GEN. JOHN SHEEHAN: The case in point that I’m referring to was when the Dutch were required to defend Sbrenecia against the Serbs, the battalion was understrength, poorly led. And the Serbs came into town, handcuffed the soldiers to the telephone polls, marched the Muslims off and executed them. That was the largest massacre in Europe since World War II.

SEN. CARL LEVIN: And did the Dutch leaders tell you it was because there were gay soldiers there?

SHEEHAN: It was a combination –

LEVIN: Did they tell you that?


LEVIN: That’s my question.

SHEEHAN: They included that as part of the problem.

LEVIN: That there were gay soldiers among the Dutch force.

SHEEHAN: The combination was the liberalization of the military, the net effect of basically social engineering.

Later, Senator Carl Levin disputed General John Sheehan’s allegations against the openly gay Dutchbat troops who served at Srebrenica in 1995. Here is what he said:

LEVIN: I think we all remember Srebrenica.
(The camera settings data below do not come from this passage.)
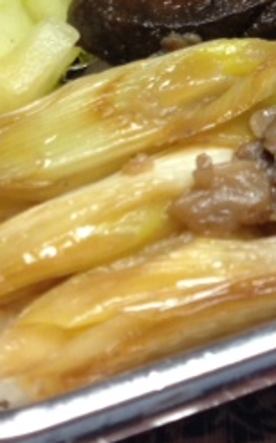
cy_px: 18
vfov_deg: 20.8
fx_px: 1168
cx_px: 345
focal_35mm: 97
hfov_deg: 13.1
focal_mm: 4.28
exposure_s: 1/120
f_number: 2.4
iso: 64
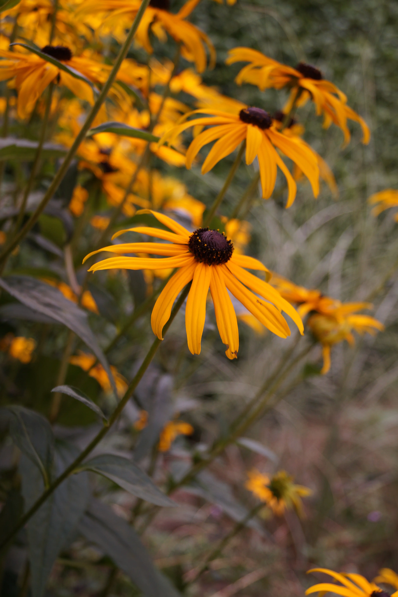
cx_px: 199
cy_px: 298
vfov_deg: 43.6
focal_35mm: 45
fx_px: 747
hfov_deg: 29.8
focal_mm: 30
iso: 200
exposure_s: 1/40
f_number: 4.5
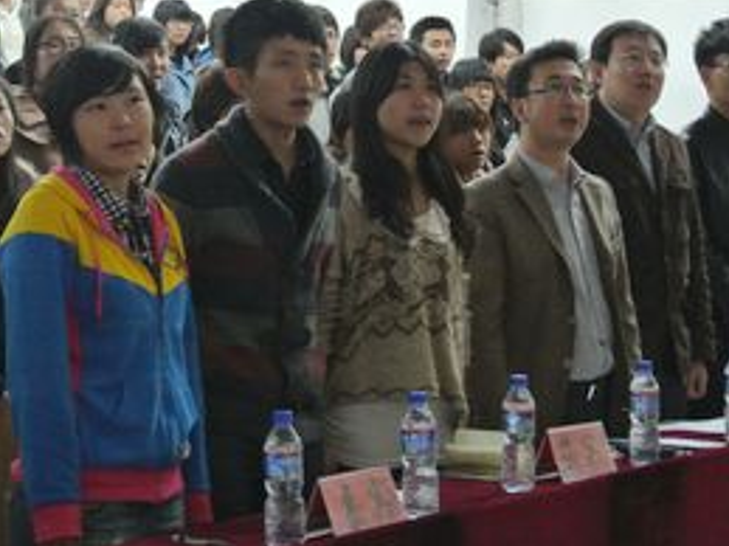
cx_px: 332
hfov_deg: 21.3
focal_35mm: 92
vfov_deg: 16.0
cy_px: 156
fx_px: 1937
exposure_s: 1/30
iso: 1800
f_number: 5
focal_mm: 21.9
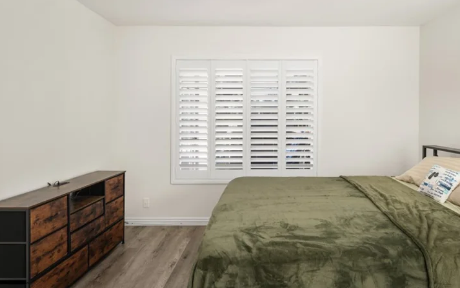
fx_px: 233
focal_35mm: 19
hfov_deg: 88.9
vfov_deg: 63.3
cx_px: 254
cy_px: 138
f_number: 6.3
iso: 31
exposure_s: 1/2.5
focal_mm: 15.5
But I think that any effort to connect the failure on the part of Dutch to the fact that they have homosexuals or did allow homosexuals I think is totally off target. And I’ve seen no suggestion of that, I’ve seen the failures that you talk about general, that their training being peacekeeping and not being trained to do the combat work that needed to be done is accurate. In terms of any attribution to the fact that they have allowed gays in the military is no more on point than the fact that they may have allowed Dutch Africans or women, if there were women. [...] They were trained to be peacekeepers, not peace enforcers - I totally agree with that. But to slip over, slide over from that into a suggestion that it had something to do with the fact that homosexuals were allowed in the Dutch army suggests that somehow or other homosexuals are not great fighters. And I think that’s totally wrong.